Wednesday, 30 December 2015

Care Partner Wednesday--Five Myths about Alzheimer's

When you begin your journey as a care partner, there is so much to learn. This is especially true if your loved one is suffering from Alzheimer's or another form of dementia. You are full of questions.

"What will happen? How fast?"
"What can I expect?"
"How do I handle________?"
"What does it mean when____?"

Because it is all new and you are thirsty for information, you may look to all kinds of sources, including some that aren't credible. (But how do you know?) You also want to talk to others who are coping with the disease, and although this is valuable, their experience isn't your experience, and anecdotal truth isn't necessarily true.

Five Myths About Alzheimer's Disease

5. When someone is diagnosed with Alzheimer's disease, you lose a little of them every day, until there is nothing left. Their body is there, but the mind, spirit and emotions are gone and you are left with an empty shell.

I find this myth particularly disturbing, because it is so prevalent and because it is so wrong. There will be losses, there is no denying it. The person will change. But isn't that what we do as humans? We grow and change. I am not the same person (inside or outside!) that I was at 20. And I have had losses. There are things I can't do any more. Things I will never do again. But I am not defined by what I can or can't do, or remember. I am more than that.

Daily, I see people in the last stages of Alzheimer's laughing, telling jokes, dancing, singing, playing the piano, visiting with friends...the list goes on. What are they doing? They are living. People with Alzheimer's have purpose and value.

4. People with Alzheimer's can't learn anything new.

I used to believe this, but I've seen it disproved over and over again.
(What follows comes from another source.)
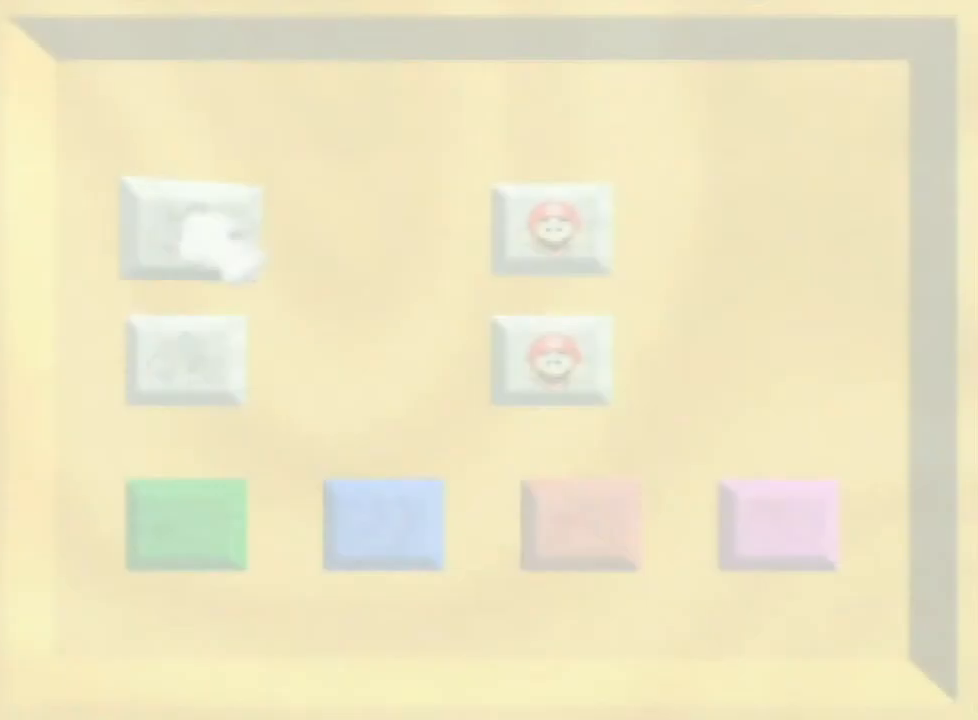
{"buttons": ["A"], "left_stick": "center", "events": [[33, "A", "down"], [33, "START", "up"], [100, "A", "up"], [100, "START", "down"], [133, "START", "up"], [200, "A", "down"], [233, "START", "down"], [267, "START", "up"], [300, "A", "up"], [367, "START", "down"], [400, "A", "down"], [467, "START", "up"]]}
When people move to our care sections from living independently in an apartment, it is a tremendous upheaval for them. I can take up to six weeks to fully adjust. In the first few weeks, they may end up back at the door of their apartment, wondering how to get in, or looking for their room in an entirely different section of the building. But they adjust. Eventually, they learn that it's a right turn down the hall to the dining room, and that  this room contains all their treasures, is indeed theirs. It usually takes heaping portions of patience on the part of care partners, but it is possible.

3. People with Alzheimer's lose their personality.

Again, not true. Aspects of personality may change, and you may see behaviours you haven't seen before. Some may loose the social mask that kept them from saying whatever they were thinking, leading to funny, or sometimes insulting comments. Others may become angry when they never were before (or didn't show it.) But the essence of who they are remains. You might see the sarcastic edge, or the emotional side, anger or anxiety, but the person is still there. They may be changed and there may be times when you have to search for the best way to connect, but it a search worth taking.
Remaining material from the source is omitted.